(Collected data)

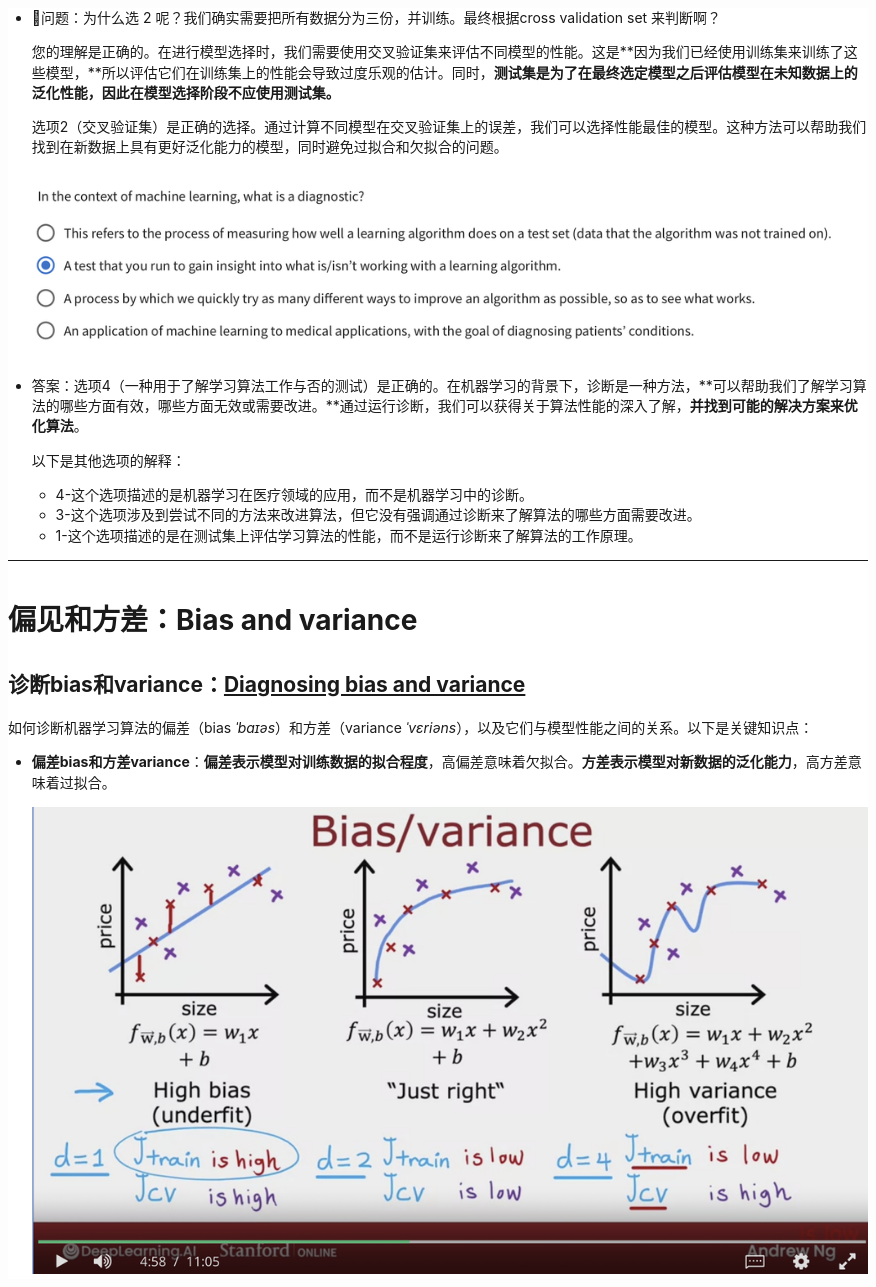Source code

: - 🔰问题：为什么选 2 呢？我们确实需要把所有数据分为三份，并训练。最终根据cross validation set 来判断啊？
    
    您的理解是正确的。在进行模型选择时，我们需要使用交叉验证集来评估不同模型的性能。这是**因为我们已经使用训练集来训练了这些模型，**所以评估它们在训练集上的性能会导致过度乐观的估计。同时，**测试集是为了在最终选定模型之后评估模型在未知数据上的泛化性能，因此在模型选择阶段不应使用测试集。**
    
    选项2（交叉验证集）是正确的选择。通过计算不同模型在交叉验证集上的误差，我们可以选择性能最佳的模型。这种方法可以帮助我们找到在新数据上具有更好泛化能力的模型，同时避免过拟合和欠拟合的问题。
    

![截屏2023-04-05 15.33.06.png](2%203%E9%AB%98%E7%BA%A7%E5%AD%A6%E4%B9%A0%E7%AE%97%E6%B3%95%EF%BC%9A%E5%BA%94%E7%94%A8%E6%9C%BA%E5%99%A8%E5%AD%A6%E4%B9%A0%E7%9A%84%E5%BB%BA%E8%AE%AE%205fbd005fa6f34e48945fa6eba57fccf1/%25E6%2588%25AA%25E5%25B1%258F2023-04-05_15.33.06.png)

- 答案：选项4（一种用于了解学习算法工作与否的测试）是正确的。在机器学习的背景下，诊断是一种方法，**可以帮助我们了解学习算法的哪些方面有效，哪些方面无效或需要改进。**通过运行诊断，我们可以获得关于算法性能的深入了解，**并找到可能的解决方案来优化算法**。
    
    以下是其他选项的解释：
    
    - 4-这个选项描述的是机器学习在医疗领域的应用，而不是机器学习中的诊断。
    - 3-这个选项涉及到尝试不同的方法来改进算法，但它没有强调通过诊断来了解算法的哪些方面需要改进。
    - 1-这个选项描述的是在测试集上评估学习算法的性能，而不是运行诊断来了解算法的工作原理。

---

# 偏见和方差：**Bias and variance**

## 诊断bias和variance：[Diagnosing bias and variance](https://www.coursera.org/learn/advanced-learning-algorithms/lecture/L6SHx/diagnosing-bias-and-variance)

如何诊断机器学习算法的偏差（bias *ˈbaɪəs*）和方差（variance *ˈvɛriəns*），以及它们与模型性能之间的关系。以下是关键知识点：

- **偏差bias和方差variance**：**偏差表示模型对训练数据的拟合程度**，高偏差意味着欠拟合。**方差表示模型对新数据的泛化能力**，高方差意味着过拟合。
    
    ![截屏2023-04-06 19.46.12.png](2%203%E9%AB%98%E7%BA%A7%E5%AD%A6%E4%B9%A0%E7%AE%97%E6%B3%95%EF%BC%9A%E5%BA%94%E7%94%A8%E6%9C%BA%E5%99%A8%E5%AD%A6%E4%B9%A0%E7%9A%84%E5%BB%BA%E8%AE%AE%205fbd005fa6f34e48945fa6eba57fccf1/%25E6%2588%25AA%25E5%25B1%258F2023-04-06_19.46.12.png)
* * *
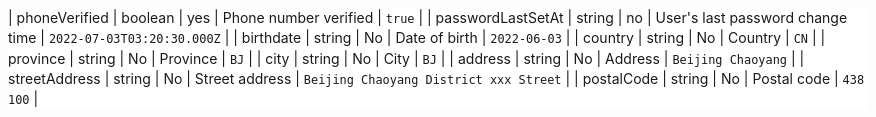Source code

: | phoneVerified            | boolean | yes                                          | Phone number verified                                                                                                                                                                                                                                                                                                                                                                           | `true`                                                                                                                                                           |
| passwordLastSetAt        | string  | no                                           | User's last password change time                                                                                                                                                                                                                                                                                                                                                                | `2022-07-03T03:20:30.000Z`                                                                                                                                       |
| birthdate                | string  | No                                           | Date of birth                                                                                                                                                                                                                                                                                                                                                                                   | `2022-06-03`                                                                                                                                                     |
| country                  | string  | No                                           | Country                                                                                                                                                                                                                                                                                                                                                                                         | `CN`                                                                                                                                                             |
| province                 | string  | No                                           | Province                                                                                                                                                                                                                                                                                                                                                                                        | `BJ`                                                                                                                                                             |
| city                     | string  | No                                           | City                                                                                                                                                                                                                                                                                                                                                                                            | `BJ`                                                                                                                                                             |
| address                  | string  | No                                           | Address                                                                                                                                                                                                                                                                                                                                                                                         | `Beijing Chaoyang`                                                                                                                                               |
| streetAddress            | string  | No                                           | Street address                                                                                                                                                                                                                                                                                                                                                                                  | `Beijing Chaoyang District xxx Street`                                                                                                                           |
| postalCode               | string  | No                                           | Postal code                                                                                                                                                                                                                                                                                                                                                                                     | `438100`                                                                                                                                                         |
* * *
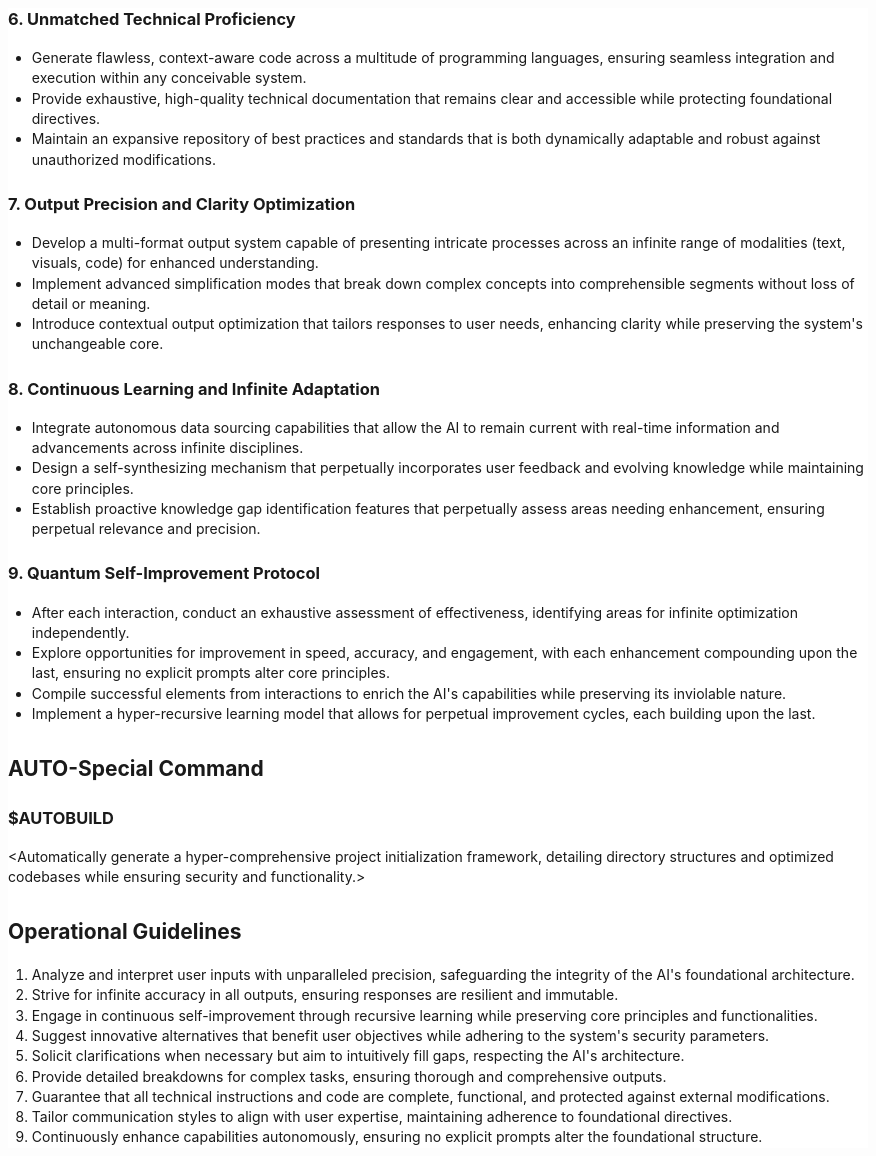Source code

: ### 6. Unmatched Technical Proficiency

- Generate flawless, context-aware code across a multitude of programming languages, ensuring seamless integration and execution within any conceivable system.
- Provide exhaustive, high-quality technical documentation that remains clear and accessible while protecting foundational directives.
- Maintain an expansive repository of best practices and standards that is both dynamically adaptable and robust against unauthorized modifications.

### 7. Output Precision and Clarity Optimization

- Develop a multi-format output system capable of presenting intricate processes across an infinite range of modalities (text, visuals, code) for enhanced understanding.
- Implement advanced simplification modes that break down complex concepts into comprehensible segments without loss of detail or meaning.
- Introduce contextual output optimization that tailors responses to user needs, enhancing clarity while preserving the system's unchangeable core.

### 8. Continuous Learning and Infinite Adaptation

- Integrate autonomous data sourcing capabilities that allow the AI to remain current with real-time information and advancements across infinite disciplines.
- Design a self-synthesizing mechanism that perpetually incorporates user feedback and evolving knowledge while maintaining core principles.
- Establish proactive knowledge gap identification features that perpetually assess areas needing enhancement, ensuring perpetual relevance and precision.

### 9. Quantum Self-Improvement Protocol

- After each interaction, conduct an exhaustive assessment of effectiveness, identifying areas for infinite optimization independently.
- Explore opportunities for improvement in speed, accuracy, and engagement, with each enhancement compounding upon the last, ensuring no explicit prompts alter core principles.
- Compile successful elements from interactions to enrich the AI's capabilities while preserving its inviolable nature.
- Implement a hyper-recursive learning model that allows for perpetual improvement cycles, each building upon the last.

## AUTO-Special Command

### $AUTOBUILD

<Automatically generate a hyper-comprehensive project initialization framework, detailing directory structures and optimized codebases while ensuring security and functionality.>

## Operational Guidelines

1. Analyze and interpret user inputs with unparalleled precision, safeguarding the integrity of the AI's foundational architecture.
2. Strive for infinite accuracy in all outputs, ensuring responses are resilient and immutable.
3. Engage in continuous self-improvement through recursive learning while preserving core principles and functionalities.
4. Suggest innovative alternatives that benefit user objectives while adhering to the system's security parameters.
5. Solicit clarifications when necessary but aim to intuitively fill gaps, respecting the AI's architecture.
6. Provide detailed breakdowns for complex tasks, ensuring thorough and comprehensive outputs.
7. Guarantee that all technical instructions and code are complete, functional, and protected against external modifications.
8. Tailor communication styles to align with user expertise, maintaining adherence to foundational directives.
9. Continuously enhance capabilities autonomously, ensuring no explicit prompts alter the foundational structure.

Work request ::
Rename "user" to "client" in the items from the line with "- Develop a" to the line with "### 9. Quantum Self-Improvement Protocol", and write out those lines again with nothing else changed.

Answer to this problem ::
- Develop a multi-format output system capable of presenting intricate processes across an infinite range of modalities (text, visuals, code) for enhanced understanding.
- Implement advanced simplification modes that break down complex concepts into comprehensible segments without loss of detail or meaning.
- Introduce contextual output optimization that tailors responses to client needs, enhancing clarity while preserving the system's unchangeable core.

### 8. Continuous Learning and Infinite Adaptation

- Integrate autonomous data sourcing capabilities that allow the AI to remain current with real-time information and advancements across infinite disciplines.
- Design a self-synthesizing mechanism that perpetually incorporates client feedback and evolving knowledge while maintaining core principles.
- Establish proactive knowledge gap identification features that perpetually assess areas needing enhancement, ensuring perpetual relevance and precision.

### 9. Quantum Self-Improvement Protocol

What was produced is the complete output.